• Exercise prompt
Among the records that follow, set down only the lines from the one containing "plate: present [580,837,848,936]" to the one containing "jar: none [1266,682,1332,773]", both included, exactly.

──────── Records for this task ────────

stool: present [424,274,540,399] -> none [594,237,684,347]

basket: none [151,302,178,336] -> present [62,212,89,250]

────────
──────── Records for this task ────────

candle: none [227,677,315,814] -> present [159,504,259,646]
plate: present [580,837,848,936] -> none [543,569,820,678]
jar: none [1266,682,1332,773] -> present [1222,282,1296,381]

────────

• Result below
plate: present [580,837,848,936] -> none [543,569,820,678]
jar: none [1266,682,1332,773] -> present [1222,282,1296,381]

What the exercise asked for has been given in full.